Midi pile, l’Algérie

À la récré, Julien annonce à ses copains Bastien, Nicolas, Saïd et Quentin que leur Q.G., une vieille R16 baptisée Carcasse, est squattée par un type plutôt bizarre. Un vieil homme sur le qui-vive, armé de surcroît. La bande décide alors d’organiser une riposte contre l’occupant. Celui-ci semble attendre quelque chose ou quelqu’un. Il se remémore surtout, quarante ans plus tôt et toujours aussi vive, « la peur qui noue les muscles ». « Il est loin. Très loin. Là-bas, à Constantine où il a été soldat à 20 ans pendant la guerre d’Algérie. » Le vieil homme a aujourd’hui rendez-vous avec son passé.
C’est un jour de mars 1962 qui hante sa mémoire. Ce jour où, à Constantine, il a croisé le regard d’un fellagha, qui a préféré jeter son arme plutôt que de le tuer.

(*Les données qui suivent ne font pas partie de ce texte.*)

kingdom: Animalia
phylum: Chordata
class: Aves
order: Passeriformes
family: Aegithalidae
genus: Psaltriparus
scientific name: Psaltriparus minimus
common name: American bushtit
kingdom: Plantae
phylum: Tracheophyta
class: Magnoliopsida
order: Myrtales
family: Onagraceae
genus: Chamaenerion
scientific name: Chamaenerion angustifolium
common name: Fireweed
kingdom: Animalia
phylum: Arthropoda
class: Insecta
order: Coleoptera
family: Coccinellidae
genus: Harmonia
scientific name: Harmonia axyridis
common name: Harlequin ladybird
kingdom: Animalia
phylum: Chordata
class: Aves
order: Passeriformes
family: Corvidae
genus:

À l’instant où les jeunes garçons vont donner l’assaut contre celui qu’ils prennent pour un gangster, une scène incroyable a lieu devant leurs yeux. Cet homme inquiétant attendait en fait quelqu’un qu’ils connaissent tous très bien ! L’inconnu n’était donc pas un ennemi…
L’histoire se passe à notre époque. Certains signes semblent un peu faciles. Comme ces vêtements et casquettes à l’ostensible effigie d’une marque que l’on ne peut que taire en attestent. Mais les documents historiques, ainsi que les illustrations qui suivent, replacent très vite la fiction au temps de la guerre d’Algérie. Cette période douloureuse prend le pas sur le récit initial, prétexte dès lors à donner à lire la vérité de cette époque, trop vite étouffée et encore bien mal cicatrisée. Se côtoient pourtant dans nos écoles des enfants dont la famille a vécu ce drame et pour lesquels il est vital de savoir pourquoi ils sont nés ici, en France, et d’où viennent leurs grands-parents. C’est de leur vie qu’il s’agit ici. Un album illustré par un dessinateur de BD, Jacques Ferrandez, où les faits sont cautionnés par l’historien Jean-Pierre Vittori, voici de quoi lever le voile sur un des grands sujets tabous de l’histoire de France.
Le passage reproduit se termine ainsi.